## Task item
Wherever an image appears in the entries, drop it and reproduce everything else exactly.

Information supplied Start Marker

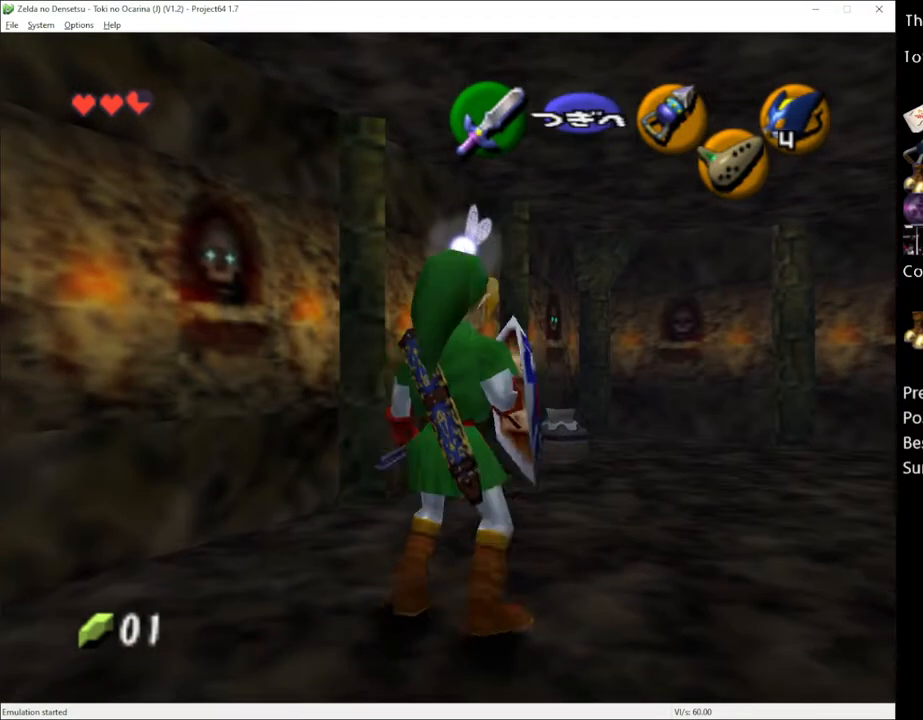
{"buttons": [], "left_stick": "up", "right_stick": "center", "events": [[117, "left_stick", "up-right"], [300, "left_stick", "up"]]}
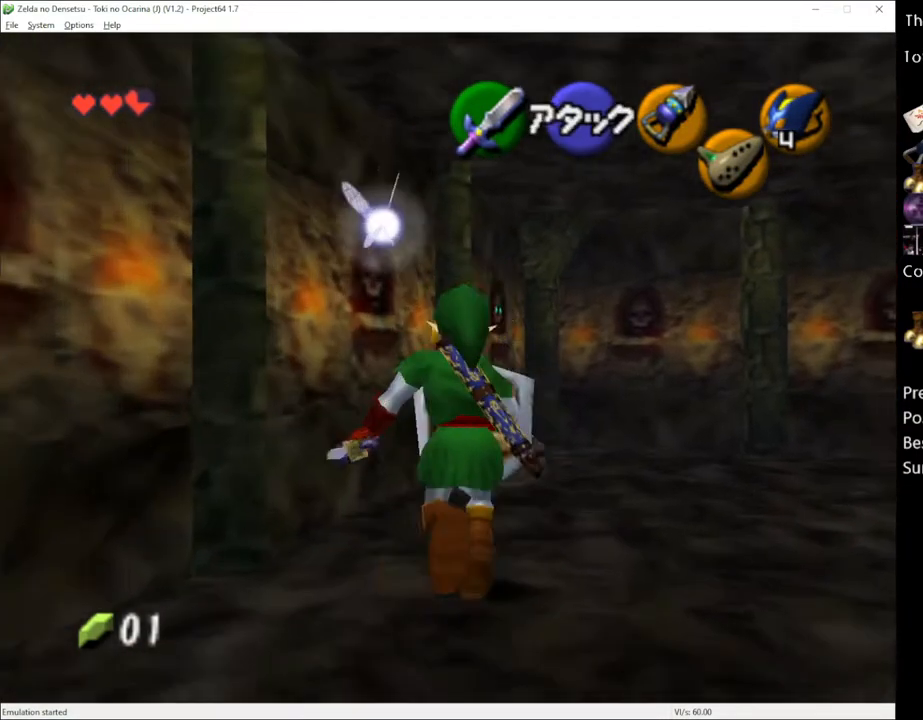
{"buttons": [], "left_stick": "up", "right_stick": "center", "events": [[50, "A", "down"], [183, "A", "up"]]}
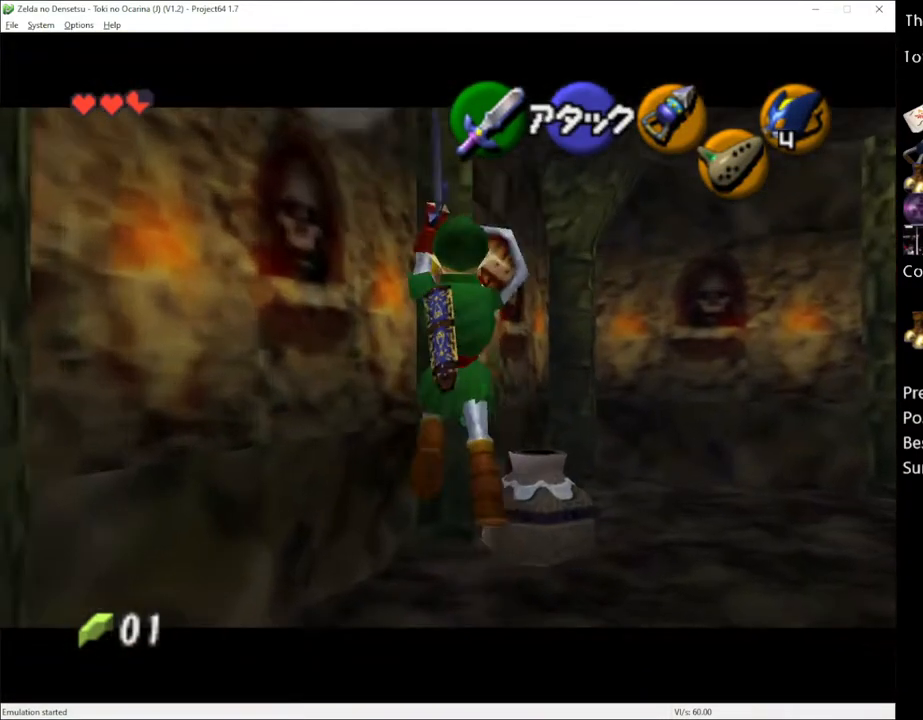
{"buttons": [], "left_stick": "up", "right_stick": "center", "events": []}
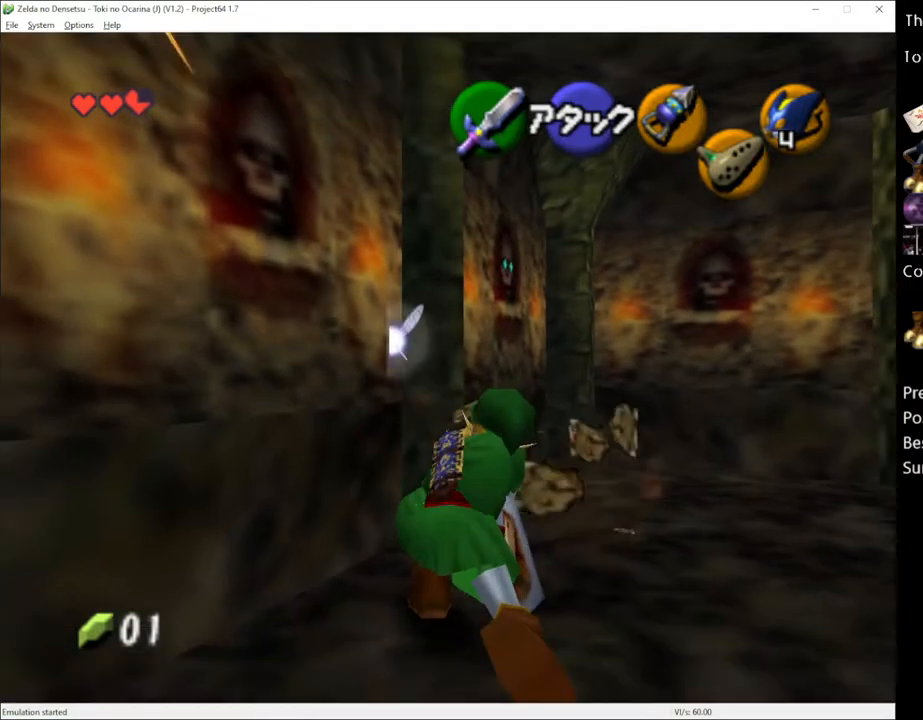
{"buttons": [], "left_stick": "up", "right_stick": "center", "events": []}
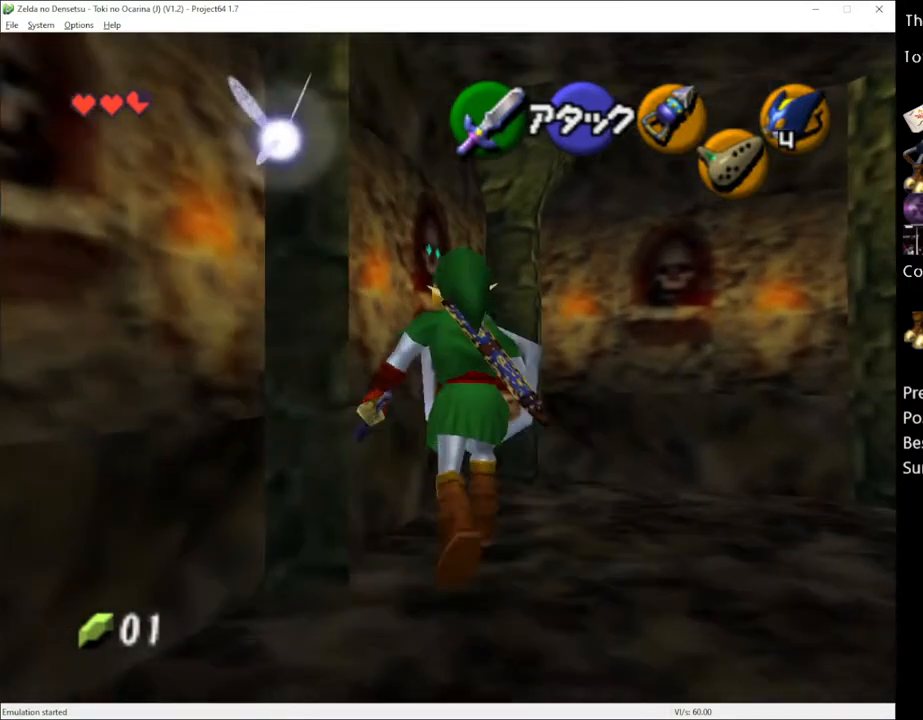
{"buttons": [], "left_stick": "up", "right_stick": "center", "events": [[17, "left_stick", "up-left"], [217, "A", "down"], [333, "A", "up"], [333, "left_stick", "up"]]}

Information supplied End Marker

## Answer to this task
{"buttons": [], "left_stick": "up", "right_stick": "center", "events": [[117, "left_stick", "up-right"], [300, "left_stick", "up"]]}
{"buttons": [], "left_stick": "up", "right_stick": "center", "events": [[50, "A", "down"], [183, "A", "up"]]}
{"buttons": [], "left_stick": "up", "right_stick": "center", "events": []}
{"buttons": [], "left_stick": "up", "right_stick": "center", "events": []}
{"buttons": [], "left_stick": "up", "right_stick": "center", "events": [[17, "left_stick", "up-left"], [217, "A", "down"], [333, "A", "up"], [333, "left_stick", "up"]]}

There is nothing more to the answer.